» TASK TO COMPLETE: Among the entries below, one stretch runs from the line that contains "<td>0.0283</td>" through the line that contains "- E. Secure communication". Repeat that stretch exactly, ends included, and only that.

» INPUT DATA:
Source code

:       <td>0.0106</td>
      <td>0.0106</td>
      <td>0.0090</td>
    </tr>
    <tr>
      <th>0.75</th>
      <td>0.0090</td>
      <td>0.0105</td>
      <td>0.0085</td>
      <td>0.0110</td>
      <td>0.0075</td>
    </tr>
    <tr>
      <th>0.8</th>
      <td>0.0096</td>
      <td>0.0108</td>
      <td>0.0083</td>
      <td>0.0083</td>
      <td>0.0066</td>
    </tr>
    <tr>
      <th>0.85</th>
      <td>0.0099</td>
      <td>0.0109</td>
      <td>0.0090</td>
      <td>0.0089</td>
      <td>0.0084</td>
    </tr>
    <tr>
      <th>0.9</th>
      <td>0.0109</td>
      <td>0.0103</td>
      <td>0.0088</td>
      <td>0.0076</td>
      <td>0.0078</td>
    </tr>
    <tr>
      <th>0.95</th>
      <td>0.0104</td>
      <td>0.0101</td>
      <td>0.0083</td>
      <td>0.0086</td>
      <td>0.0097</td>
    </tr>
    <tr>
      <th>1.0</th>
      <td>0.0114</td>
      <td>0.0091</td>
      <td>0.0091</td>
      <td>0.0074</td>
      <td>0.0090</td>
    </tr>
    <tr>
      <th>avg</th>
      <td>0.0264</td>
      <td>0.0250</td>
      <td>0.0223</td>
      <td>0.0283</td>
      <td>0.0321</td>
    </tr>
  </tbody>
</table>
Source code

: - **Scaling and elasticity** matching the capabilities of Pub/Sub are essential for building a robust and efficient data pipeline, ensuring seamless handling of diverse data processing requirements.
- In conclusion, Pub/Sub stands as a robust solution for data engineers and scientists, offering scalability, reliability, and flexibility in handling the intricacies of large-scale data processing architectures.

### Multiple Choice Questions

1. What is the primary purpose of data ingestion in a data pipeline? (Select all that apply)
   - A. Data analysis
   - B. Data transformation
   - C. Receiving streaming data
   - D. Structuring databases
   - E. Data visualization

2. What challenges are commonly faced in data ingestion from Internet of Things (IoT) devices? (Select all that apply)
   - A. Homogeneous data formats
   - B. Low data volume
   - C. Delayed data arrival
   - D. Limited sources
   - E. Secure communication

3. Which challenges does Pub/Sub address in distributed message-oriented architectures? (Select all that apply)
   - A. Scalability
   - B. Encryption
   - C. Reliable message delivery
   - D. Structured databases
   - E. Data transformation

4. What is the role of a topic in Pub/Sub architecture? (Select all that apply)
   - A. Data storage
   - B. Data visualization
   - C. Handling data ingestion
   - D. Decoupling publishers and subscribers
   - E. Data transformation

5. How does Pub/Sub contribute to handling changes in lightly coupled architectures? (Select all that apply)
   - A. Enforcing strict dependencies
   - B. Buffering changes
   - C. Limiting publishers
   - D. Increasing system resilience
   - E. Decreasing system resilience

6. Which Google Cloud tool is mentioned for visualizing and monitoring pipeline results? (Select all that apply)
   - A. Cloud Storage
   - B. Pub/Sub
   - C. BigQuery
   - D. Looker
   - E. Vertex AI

» SOLUTION TO THIS PROBLEM:
      <td>0.0283</td>
      <td>0.0321</td>
    </tr>
  </tbody>
</table>
Source code

: - **Scaling and elasticity** matching the capabilities of Pub/Sub are essential for building a robust and efficient data pipeline, ensuring seamless handling of diverse data processing requirements.
- In conclusion, Pub/Sub stands as a robust solution for data engineers and scientists, offering scalability, reliability, and flexibility in handling the intricacies of large-scale data processing architectures.

### Multiple Choice Questions

1. What is the primary purpose of data ingestion in a data pipeline? (Select all that apply)
   - A. Data analysis
   - B. Data transformation
   - C. Receiving streaming data
   - D. Structuring databases
   - E. Data visualization

2. What challenges are commonly faced in data ingestion from Internet of Things (IoT) devices? (Select all that apply)
   - A. Homogeneous data formats
   - B. Low data volume
   - C. Delayed data arrival
   - D. Limited sources
   - E. Secure communication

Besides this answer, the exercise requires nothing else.